◆ CONSIGNE DE TRAVAIL 1 ◆
D'après le texte sur le design et la pensée de Badiou, quel terme le mot « design » ne remplace-t-il pas ?
◆ CONSIGNE DE TRAVAIL 2 ◆
Prolongez le texte sur le design et la pensée de Badiou en enchaînant sur sa dernière phrase.

◆ TEXTE D'ÉTUDE ◆

= = = =

Bien qu'Alain Badiou ne s'y intéresse pas directement, rien ne nous paraît interdire d'utiliser une telle conception de l'activité artistique pour penser les enjeux du design. Il y a en effet, dans notre culture, une séquence artistique nommée design, et cette séquence a donné lieu à de nombreuses ruptures et à des sous-séquences spécifiques. Nous n'approfondirons pas ce point, mais il existe sur cette question toute une littérature, comprenant aussi bien des textes d'historiens que de designers. Nous voudrions en revanche attirer l'attention sur le fait que, si l'on suit la pensée de Badiou, on aboutit à une conception du design radicalement opposée à celle de Latour. Premièrement, le design n'a pas à être modeste. En tant que porteur d'une vérité spécifique et unique, il est un lieu légitime de l'invention humaine. Deuxièmement, le design ne repose pas essentiellement sur l'attention aux détails, quand bien même celle-ci joue un rôle dans la pratique. Il est bien plutôt la découverte de nouvelles possibilités. Troisièmement, le design ne saurait se réduire à sa dimension sémiologique. Il est en effet la manifestation concrète d'une vérité, vérité qui peut être interprétée, mais qui ne peut pas être transposée sans pertes dans le langage. Quatrièmement, le design ne se contente pas de partir de l'existant, il a une dimension créatrice propre. Cinquièmement, enfin, le design n'a pas de dimension morale, puisque sa vérité est spécifique et ne saurait se confondre avec le social. Dans cette optique, le terme de design ne remplace donc pas celui de révolution. Il est bien plutôt le nom d'une série d'évènements révolutionnaires, dans leurs champs spécifiques. Nous n'en avons pas fini avec la révolution, car les ruptures évènementielles sont les conditions de toutes vérités. Et cela autant en science qu'en art, en design, ou en politique.

= = = =

◆ DONNÉES FOURNIES ◆

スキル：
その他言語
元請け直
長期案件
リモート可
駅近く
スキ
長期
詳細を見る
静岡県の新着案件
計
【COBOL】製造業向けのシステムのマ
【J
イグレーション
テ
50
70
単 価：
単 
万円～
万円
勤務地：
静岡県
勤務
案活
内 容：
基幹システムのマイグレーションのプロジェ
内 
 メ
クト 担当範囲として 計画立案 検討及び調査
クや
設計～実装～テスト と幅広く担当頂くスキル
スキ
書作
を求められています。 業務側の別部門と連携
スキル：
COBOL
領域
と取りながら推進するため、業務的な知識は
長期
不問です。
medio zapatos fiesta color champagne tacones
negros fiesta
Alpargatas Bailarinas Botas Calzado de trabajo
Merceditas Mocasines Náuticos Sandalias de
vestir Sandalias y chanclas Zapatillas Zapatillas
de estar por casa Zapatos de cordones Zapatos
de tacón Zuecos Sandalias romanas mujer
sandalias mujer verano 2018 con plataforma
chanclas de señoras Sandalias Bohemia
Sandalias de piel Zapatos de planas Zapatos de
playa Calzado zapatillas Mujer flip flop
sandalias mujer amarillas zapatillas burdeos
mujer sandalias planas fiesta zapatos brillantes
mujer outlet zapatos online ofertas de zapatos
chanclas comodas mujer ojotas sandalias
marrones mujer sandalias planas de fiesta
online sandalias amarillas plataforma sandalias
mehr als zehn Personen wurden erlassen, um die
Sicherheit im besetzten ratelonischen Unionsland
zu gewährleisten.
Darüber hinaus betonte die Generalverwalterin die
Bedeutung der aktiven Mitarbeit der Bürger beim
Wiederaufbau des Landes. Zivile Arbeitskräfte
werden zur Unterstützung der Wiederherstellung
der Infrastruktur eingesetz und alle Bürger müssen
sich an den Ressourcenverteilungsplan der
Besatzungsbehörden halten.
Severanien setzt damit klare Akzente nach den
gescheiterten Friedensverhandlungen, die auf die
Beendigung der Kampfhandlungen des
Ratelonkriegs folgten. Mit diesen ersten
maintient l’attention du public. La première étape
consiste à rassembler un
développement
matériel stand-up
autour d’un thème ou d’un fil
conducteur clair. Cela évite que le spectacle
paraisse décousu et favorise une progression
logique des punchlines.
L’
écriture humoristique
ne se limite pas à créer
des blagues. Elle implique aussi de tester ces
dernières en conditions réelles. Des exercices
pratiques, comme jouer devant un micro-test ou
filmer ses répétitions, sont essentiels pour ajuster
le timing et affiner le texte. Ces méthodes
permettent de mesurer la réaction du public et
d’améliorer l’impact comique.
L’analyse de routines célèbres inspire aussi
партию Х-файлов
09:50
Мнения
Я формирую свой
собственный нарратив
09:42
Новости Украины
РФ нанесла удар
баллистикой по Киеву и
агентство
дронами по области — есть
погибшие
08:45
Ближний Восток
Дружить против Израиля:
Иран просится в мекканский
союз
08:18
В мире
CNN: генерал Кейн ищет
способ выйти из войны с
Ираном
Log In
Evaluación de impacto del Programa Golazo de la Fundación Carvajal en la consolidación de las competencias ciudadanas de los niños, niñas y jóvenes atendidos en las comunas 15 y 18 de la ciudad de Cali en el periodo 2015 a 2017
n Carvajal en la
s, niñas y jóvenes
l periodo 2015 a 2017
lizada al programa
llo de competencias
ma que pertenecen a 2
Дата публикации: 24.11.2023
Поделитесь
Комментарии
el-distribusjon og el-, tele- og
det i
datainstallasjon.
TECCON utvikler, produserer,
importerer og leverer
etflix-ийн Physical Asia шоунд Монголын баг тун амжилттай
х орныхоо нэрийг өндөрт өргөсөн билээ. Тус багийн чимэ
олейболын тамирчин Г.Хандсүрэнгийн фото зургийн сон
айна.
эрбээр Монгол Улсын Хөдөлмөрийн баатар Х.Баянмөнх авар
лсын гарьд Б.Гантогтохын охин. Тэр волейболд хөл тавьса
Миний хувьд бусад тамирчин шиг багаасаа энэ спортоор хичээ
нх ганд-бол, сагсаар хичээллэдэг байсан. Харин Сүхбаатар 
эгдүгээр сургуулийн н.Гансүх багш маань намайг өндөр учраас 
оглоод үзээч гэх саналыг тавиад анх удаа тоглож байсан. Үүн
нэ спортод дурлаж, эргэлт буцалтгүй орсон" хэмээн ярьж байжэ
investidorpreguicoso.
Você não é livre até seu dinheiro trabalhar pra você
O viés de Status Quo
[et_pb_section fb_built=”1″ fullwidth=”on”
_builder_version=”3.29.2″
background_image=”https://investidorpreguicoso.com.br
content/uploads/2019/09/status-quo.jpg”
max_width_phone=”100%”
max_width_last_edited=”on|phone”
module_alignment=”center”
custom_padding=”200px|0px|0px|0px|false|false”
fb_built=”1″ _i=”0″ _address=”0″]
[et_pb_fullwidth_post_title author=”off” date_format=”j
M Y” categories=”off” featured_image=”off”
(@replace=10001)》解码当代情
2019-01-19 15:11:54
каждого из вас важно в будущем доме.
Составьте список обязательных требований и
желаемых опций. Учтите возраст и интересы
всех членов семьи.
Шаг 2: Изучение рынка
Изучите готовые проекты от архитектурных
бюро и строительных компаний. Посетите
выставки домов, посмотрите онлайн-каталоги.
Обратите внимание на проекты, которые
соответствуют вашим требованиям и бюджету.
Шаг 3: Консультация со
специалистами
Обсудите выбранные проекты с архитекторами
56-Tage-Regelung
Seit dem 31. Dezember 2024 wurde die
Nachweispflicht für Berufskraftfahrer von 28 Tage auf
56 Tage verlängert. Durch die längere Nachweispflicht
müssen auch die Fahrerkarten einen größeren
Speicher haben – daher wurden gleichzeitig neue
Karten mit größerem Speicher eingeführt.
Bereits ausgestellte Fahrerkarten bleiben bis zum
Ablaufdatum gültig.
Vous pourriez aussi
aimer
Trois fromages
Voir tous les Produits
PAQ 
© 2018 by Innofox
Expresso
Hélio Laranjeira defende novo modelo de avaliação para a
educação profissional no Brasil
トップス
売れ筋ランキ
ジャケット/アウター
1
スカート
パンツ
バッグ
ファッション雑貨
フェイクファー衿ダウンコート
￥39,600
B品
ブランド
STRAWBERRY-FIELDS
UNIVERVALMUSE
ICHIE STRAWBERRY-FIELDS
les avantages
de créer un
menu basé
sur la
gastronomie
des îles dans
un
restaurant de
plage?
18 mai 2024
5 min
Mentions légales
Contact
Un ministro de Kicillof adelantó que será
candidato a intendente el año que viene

= = = =

◆ RÉPONSE ATTENDUE 1 ◆
Le terme de révolution.

◆ RÉPONSE ATTENDUE 2 ◆
4. Conclusion
Partant des problèmes épistémologiques posés par la notion de paradigme, nous sommes donc parvenus à deux conceptions du design on ne peut plus opposées. Dans la perspective de Latour, le design est synonyme de continuité. Il est une discipline qui doit permettre de surmonter tous les dualismes, ou toutes les intenables discontinuités instituées par les modernes. Le design est la révolution « douce », qui doit mettre fin à tous les grands rêves de table rase et de rupture en recomposant tout ce que la modernité avait mis en morceaux. Dans la perspective de Badiou, en revanche, le design est la manifestation d'une discontinuité. En tant que vérité, il fait coupure, il est un point d'exception dans le monde. Et, dans ses moments de rupture, il a une dimension créatrice absolument irréductible à tout ce qui le précède. Ces deux points de vue peuvent chacun avoir une valeur d'orientation pour la pratique du design et, comme nous l'a appris Thomas S. Kuhn, il est inutile d'essayer de les départager rationnellement. Nous ne pouvons que rêver de ce que serait un paradigme, ou un modèle, qui permettrait de les tenir pour non contradictoire.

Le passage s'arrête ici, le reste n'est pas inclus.